_Data provided_
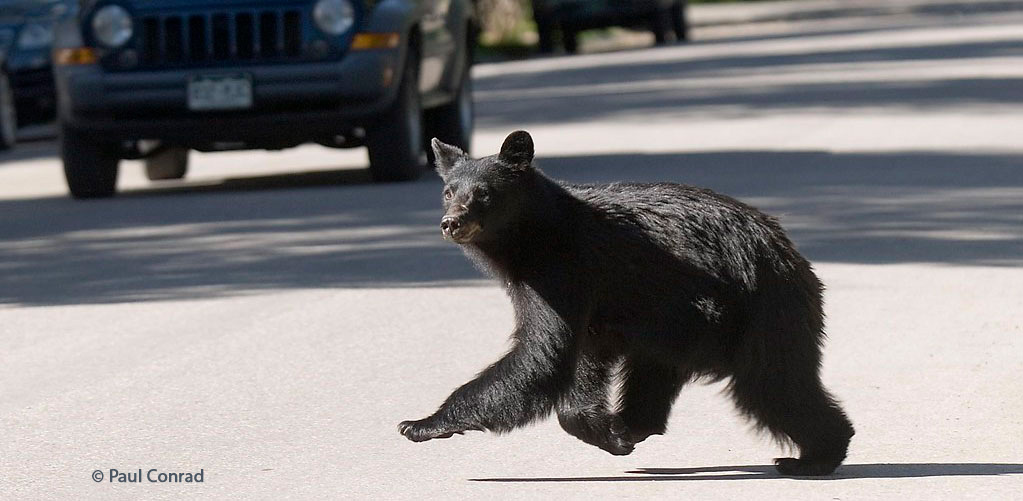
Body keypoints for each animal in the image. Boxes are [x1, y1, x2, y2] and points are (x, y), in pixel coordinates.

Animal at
---
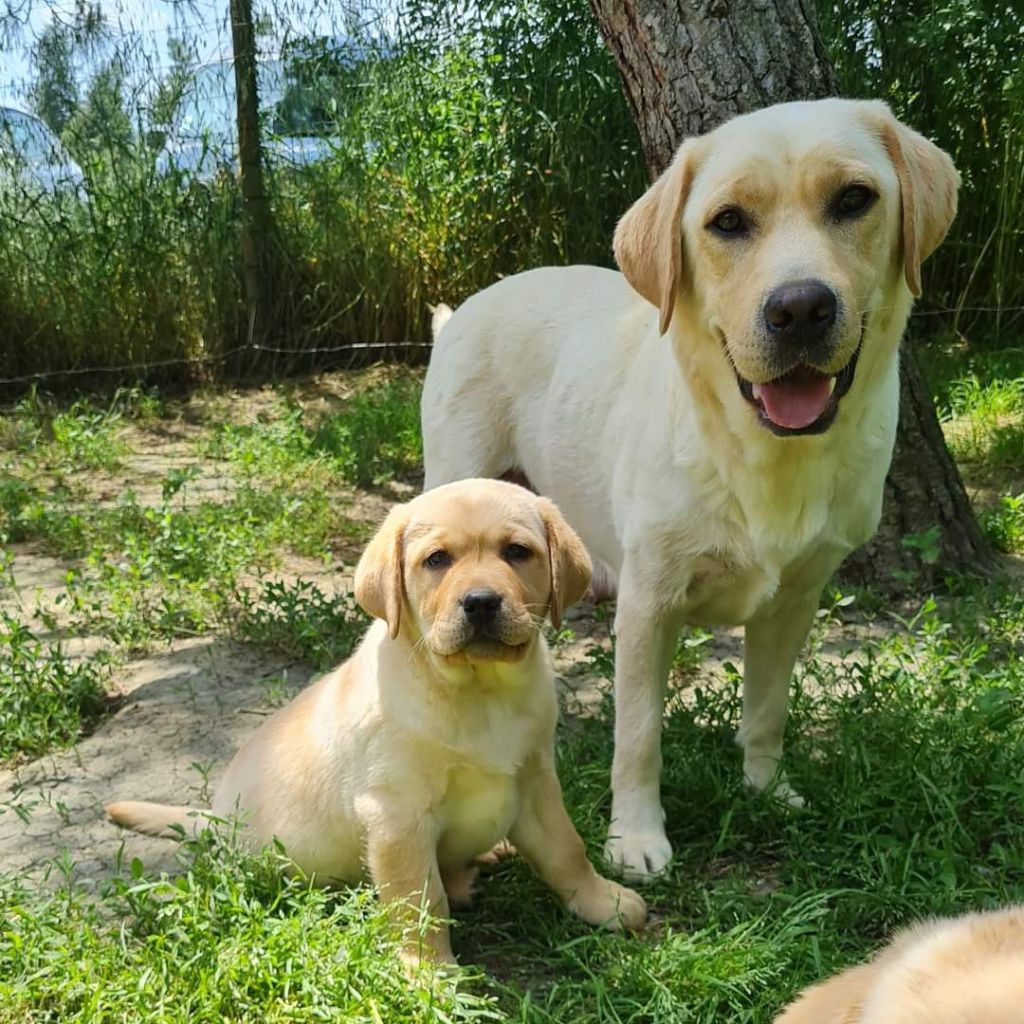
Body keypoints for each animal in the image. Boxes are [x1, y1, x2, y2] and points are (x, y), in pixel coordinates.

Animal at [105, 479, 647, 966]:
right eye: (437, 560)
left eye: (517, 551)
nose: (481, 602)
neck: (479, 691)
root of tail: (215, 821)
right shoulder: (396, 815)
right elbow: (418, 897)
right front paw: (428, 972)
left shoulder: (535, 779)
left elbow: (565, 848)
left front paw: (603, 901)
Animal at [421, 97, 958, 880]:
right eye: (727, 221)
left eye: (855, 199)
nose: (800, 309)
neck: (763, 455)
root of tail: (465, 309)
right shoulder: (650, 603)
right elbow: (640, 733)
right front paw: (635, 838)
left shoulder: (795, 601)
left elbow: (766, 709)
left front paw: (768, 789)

_Task goal_
Once you have read the records above, say how many of their lines contain the word "elbow", giving only that figure.

_Result for this exercise_
4